Vuelvo, en esta ocasión, a un tema sobre el que recurrentemente he escrito en los últimos tiempos: el de polarización política como estrategia propia del autoritarismo.
Parto de una premisa: hay un tipo de polarización que es normal en una democracia. Es la que resulta de la contraposición y contraste entre los diversos partidos y aspirantes que compiten por el voto. Resulta natural que, en las campañas electorales, las expresiones políticas se agrupen en torno a las y los candidatos. Se trata de un tipo de polarización consustancial a la contienda democrática que suele expresarse e incluso radicalizarse conforme se acercan las elecciones.
Pero hay otro tipo de polarización, generalmente construida de manera artificial e intencional, que tiene un sesgo autoritario que pone en tensión e incluso en grave riesgo a la democracia.
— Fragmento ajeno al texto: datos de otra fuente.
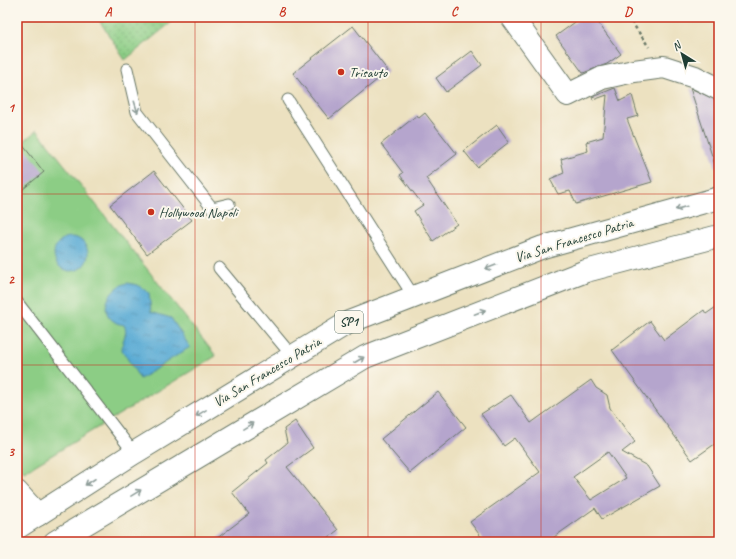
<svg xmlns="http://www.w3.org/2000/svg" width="736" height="559" font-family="Caveat,sans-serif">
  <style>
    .grass { fill: url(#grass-dots); stroke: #56855c }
    .green { fill: #8ccd85; stroke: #56855c }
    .water { fill: url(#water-ripples); stroke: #3c7484 }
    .building { fill: #b5a5cd; fill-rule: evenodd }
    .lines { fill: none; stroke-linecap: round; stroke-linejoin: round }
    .service-casing { stroke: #677665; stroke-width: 13 }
    .minor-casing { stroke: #677665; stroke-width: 24 }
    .primary-casing { stroke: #677665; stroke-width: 24 }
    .path { stroke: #677665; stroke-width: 2.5; stroke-dasharray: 3 3; stroke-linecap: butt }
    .service { stroke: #fff; stroke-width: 11 }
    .minor { stroke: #fff; stroke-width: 22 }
    .primary { stroke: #fff; stroke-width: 22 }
    .oneway { stroke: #8f9e9a }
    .grid { fill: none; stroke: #c8321e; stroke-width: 1; stroke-opacity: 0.55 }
    .poi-dot { fill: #c8321e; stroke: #fbf7ec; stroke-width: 1.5 }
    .labels { text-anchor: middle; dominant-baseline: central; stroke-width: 4; stroke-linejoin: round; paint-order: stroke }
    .shield { fill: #fbf7ec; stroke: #61756b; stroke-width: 1 }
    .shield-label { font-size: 13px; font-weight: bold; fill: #1f3d34 }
    .poi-label { font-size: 14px; fill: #1f3d34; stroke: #fbf7ec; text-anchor: start }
    .street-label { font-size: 14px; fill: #1f3d34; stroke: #fbf7ec }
    .neatline { fill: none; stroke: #c8321e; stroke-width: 1.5 }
    .grid-label { font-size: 13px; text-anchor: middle; font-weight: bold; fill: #c8321e }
  </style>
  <defs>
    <pattern id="grass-dots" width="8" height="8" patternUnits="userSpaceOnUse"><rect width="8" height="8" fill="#8ccd85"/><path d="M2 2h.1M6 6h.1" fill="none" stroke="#72a86e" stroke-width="1.8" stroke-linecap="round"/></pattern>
    <pattern id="water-ripples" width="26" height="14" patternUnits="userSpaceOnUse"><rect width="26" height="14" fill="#59aad4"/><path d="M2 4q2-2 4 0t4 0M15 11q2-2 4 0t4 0" fill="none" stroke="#498cad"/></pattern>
  </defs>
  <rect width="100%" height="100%" fill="#fbf7ec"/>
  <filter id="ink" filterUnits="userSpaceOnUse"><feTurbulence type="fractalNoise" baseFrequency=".025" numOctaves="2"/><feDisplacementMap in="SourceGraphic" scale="8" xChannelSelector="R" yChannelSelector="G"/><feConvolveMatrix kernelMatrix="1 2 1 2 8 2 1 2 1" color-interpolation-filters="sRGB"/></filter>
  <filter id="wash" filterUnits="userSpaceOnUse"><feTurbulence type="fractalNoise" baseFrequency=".012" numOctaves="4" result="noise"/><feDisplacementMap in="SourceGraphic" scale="16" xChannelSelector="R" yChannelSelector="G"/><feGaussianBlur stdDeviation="0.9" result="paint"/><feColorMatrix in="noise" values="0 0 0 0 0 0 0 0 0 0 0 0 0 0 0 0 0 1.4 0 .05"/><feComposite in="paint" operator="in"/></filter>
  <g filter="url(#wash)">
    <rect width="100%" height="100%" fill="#ece1c0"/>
    <path class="grass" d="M97,17H178L125,60Z"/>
    <path class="green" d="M37,130L216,356L24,472L17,465V147Z"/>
    <path class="water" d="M54 254a17 17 0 1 1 34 0a17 17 0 1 1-34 0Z
      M127,283L138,285L149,293L151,312L171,318L190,347L140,379L122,350C121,340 129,334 124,325C121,324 117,324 115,322C96,311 111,287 127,283Z"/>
    <g id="blocks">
      <path class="building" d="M582,17H594L621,54L607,64L583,73L556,36Z
        M353,26L388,71L329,119L293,73Z
        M472,51L482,65L446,92L436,78Z
        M615,88L620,101L632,95L638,116L627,119L652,182L576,204L570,191L558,194L550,179L564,173L561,159L588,151L586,142L603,137L607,95L593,100L592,97Z
        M690,88L719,101V167L716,168Z
        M425,113L457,154L426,178L457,224L433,241L414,211L423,205L400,175L403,173L381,144L417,115L419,118Z
        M497,125L509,142L477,167L464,151Z
        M17,138L44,172L17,194Z
        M154,171L192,220L147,254L110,205Z
        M719,305V441L692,460L612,350L650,321L664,340L704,310L706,314Z
        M591,380L596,388L607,395L610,408L635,442L622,452L647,466L660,486L602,519L595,508L547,542H485L470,522L540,472L515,438L504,446L481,414L511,395L531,423ZM608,452L626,478L591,500L573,477Z
        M438,392L466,427L410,473L381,439Z
        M295,421L313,448L287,467L338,530L323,542H212L249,514L232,492L268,463L266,460L287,443L284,429Z"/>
    </g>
  </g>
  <g filter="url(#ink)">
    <use href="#blocks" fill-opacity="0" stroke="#677665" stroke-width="1"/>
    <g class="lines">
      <g class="service-casing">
        <path id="service" d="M127,69L137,112L212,208L229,204
          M288,100L414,297
          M219,268L293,357
          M17,302L134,453"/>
      </g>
      <g class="minor-casing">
        <path id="minor" d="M512,17L568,95L602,78L634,71L664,67L695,77L719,89
          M17,492L38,515"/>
      </g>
      <g class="primary-casing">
        <path id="primary" d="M17,528L134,453L349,322L543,247L719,198
          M55,542L365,357L586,271L719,236"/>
      </g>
      <path class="path" d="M628,17L649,47"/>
      <use href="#service" class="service"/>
      <use href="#minor" class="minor"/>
      <use href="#primary" class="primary"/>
    </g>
    <defs><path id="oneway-shaft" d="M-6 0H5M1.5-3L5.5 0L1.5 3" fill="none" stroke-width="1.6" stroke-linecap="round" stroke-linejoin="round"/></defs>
    <g class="oneway">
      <use href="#oneway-shaft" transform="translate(136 107) rotate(73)"/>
      <use href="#oneway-shaft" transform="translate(681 208) rotate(164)"/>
      <use href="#oneway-shaft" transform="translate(491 267) rotate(159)"/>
      <use href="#oneway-shaft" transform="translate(480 312) rotate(-21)"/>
      <use href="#oneway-shaft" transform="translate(359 360) rotate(-30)"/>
      <use href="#oneway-shaft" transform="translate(201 413) rotate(149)"/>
      <use href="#oneway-shaft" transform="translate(248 426) rotate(-31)"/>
      <use href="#oneway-shaft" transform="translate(90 482) rotate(147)"/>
      <use href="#oneway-shaft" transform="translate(136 493) rotate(-31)"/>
    </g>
  </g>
  <path class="grid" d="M195,17V542M368,17V542M541,17V542M17,194H719M17,365H719"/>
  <g class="poi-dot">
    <circle cx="341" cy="72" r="4"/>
    <circle cx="151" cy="212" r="4"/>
  </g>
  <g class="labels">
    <rect class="shield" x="335" y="311" width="28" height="22" rx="3"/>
    <g class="shield-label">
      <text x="349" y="322">SP1</text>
    </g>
    <g class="poi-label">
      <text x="349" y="72">Trisauto</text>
      <text x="159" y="212">Hollywood Napoli</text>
    </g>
    <g class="street-label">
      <text transform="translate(574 240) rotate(-17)">Via San Francesco Patria</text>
      <text transform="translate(267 372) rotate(-31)">Via San Francesco Patria</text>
    </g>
  </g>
  <rect width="736" height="559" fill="none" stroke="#fbf7ec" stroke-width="44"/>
  <g transform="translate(682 54) rotate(323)" stroke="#fbf7ec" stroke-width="3" paint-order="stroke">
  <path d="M0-3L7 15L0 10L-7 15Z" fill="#1f3d34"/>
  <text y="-6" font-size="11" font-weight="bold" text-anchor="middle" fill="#1f3d34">N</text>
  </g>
  <rect x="22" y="22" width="692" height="515" class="neatline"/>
  <g class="grid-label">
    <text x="108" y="16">A</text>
    <text x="282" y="16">B</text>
    <text x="454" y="16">C</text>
    <text x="628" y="16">D</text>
    <text x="11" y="112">1</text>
    <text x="11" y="284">2</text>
    <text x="11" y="456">3</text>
  </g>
</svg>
Me refiero a la que busca dividir a las sociedades de manera maniquea, que trasciende el momento electoral y que tiene pretensiones de volverse incluso existencial. Es la polarización que antecede y que sustenta la persecución política -y de otro tipo- en contra de quienes son asumidos como detractores de una causa o como enemigos.
Hace unos días, en un seminario organizado por el Instituto Ortega y Gasset México, un académico, más investido en su papel de promotor y defensor del oficialismo, decía que, en realidad, las advertencias sobre la polarización existente eran un invento de la "derecha" para hacer propaganda en contra del gobierno y que el acoso y el linchamiento que desde el poder se hace en contra de ciertas personas -como es el más reciente e indignante caso en contra de María Amparo Casar- no eran prueba de nada porque se trata de casos individuales y hechos aislados. Ya otros han intentado señalar, con el mismo tono y con el mismo propósito de minimizar la gravedad del mal, que en realidad la sociedad mexicana vive una polarización ancestral y que quienes hemos insistido en colocar ese tema sobre la mesa sólo lo hacemos para tratar de descalificar al actual gobierno.
La verdad, es que los casos individuales en los que el Presidente estigmatiza públicamente y persigue con todo el poder del Estado a sus detractores son tan recurrentes -casi cotidianos- que reflejan, además de una sistemática y siniestra actitud autoritaria, la existencia de una auténtica política pública encabezada por él y centrada en dividir a la sociedad entre buenos y malos, en señalar, acusar y juzgar sumariamente (como responsables de todos los males del país) a sus supuestos enemigos y en orquestar linchamientos públicos desde sus conferencias de prensa diarias.
Por otra parte, es cierto que uno de los principales males que aquejan a la sociedad mexicana es una secular desigualdad, profunda y ominosa, pero una cosa es esa y otra bien distinta que esa desigualdad sea la razón de la división de la Nación en bloques confrontados y enemistados entre sí como lo vende cotidianamente el gobierno de López Obrador. La desigualdad es grave y agraviante, ni duda cabe, pero la polarización ha sido una estrategia del actual gobierno para sembrar odio e intolerancia y, de paso, compactar a sus seguidores, de manera emotiva y muchas veces irracional, en torno a su proyecto político de presunta transformación y justicia. Se trata de encender los ánimos para evitar críticas y fisuras, que son naturales en todo movimiento político, entre quienes están llamados a cumplir un fin mayor, una misión histórica que, por supuesto, encabeza un líder iluminado.
En realidad, no hay nada de nuevo en ello, es la repetición del libreto autoritario que Carl Schmitt, el ideólogo del nazismo (aunque terminó siendo víctima de sus purgas), trazó con nítida claridad: entender la política como la división existencial entre amigo y enemigo, lo que permite identificar al pueblo -guiado por un jefe único y excepcional- y a sus enemigos.
Lo que hoy vivimos es un proyecto de reinstauración autoritaria alimentado por la sistemática identificación y persecución de sus presuntos enemigos -generalmente inventados-. Se trata de una condición existencial para el actual gobierno: sin enemigos enfrente se diluye todo, no se pueden exacerbar las contradicciones y la grandilocuencia del discurso épico se torna irrelevante.
El problema es que el daño está hecho y nos va a costar mucho erradicar esa nociva lógica de entender la política en el futuro.